Scattered Spider has intensified focus on managed service providers (MSPs) and IT vendors, employing a "one-to-many" compromise strategy. The group has exploited compromised accounts from Tata Consultancy Services (TCS) for initial access and created fraudulent login pages using the Evilginx phishing framework to circumvent multi-factor authentication.
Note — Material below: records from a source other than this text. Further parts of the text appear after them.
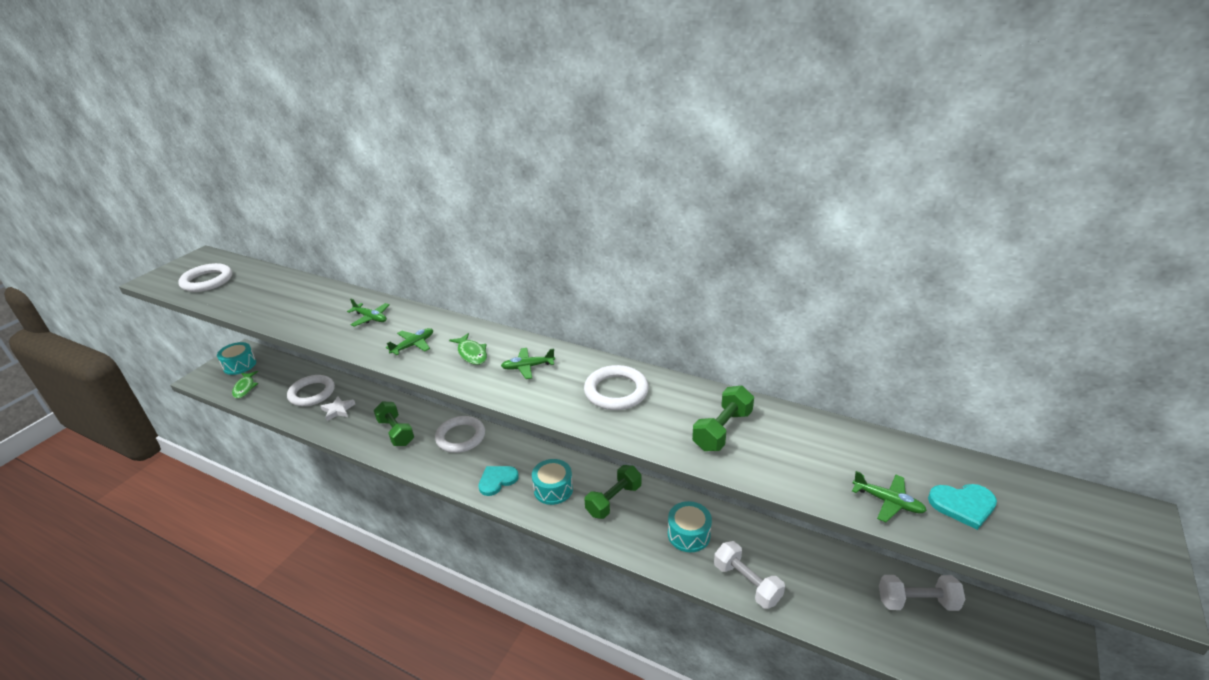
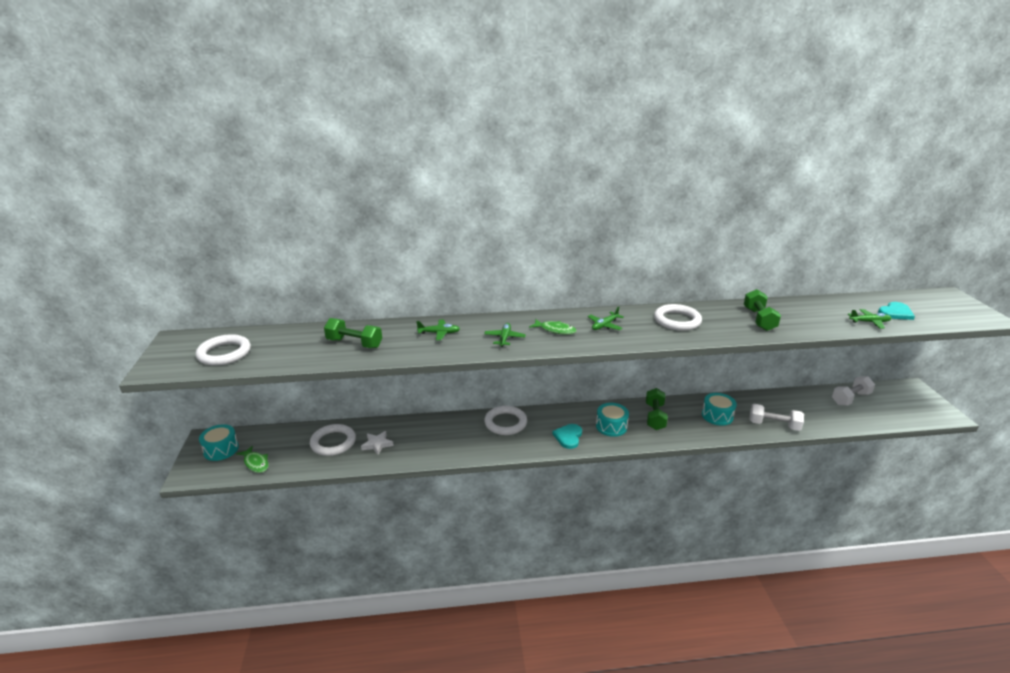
camera: 35 degrees left, 5 degrees down
green dumbbell [374,401,414,446] -> green dumbbell moved to [324,318,382,348]

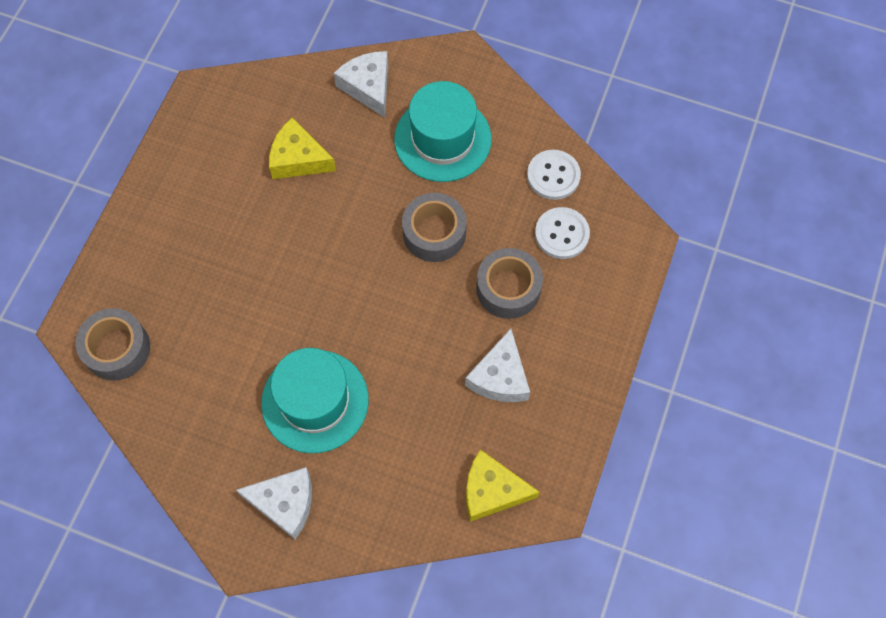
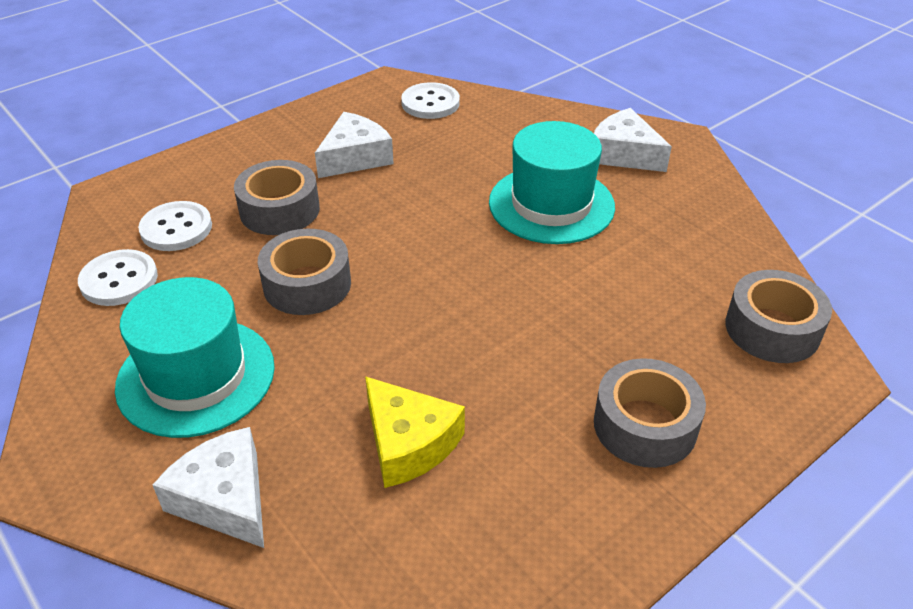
camera: 150 degrees left, 25 degrees down
white cheese [334,51,388,118] -> white cheese turned 135 degrees clockwise [153,427,264,548]
yellow cheese [466,449,540,522] -> white button [401,82,460,119]
none -> grey tape [594,358,706,468]

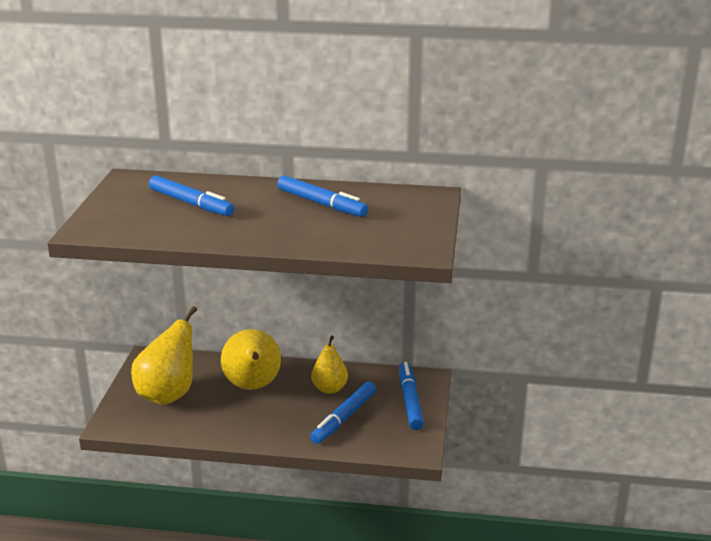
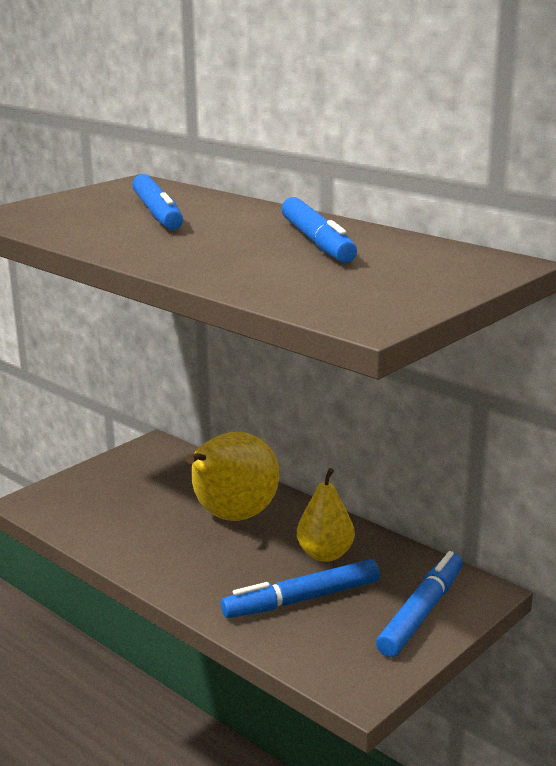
camera: 35 degrees right, 5 degrees down
yellow pear [131,306,197,405] -> none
Strategic partnerships with major ransomware operations including ALPHV/BlackCat, RansomHub, and DragonForce have enabled sophisticated attacks exploiting SimpleHelp remote desktop vulnerabilities.

Qilin ransomware (operating under aliases Agenda and Phantom Mantis) has conducted coordinated intrusion campaigns targeting multiple organizations between May and June 2025, primarily leveraging Fortinet FortiGate vulnerabilities including CVE-2024-21762 and CVE-2024-55591 for initial network access.

Play ransomware (also known as Balloonfly and PlayCrypt) has reportedly compromised approximately 900 entities since its emergence in mid-2022, with recent campaigns exploiting SimpleHelp vulnerabilities (CVE-2024-57727) to target U.S.-based organizations.

VanHelsing ransomware experienced internal disruption when its administrator leaked complete source code on the RAMP forum due to conflicts between developers and leadership. The disclosure included TOR keys, ransomware source code, administrative panels, communication systems, and complete database information.

Interlock ransomware has deployed a previously unknown JavaScript remote access trojan called NodeSnake in attacks against UK local government and higher education institutions during January and March 2025. The malware, distributed through phishing campaigns, provides persistent access, system reconnaissance, and remote command execution capabilities.

Strategic Implications

These developments highlight the resilience and adaptability of ransomware operations despite law enforcement actions and operational disruptions. The migration of skilled operators between groups ensures the continuation of sophisticated attack capabilities, while the integration of new technologies like Python scripting and cloud-based command-and-control infrastructure demonstrates ongoing innovation in the threat landscape.

The widespread adoption of proven tactics across multiple groups indicates the effectiveness of the Black Basta methodology and suggests that organizations should prepare for continued evolution of these attack patterns across different ransomware families.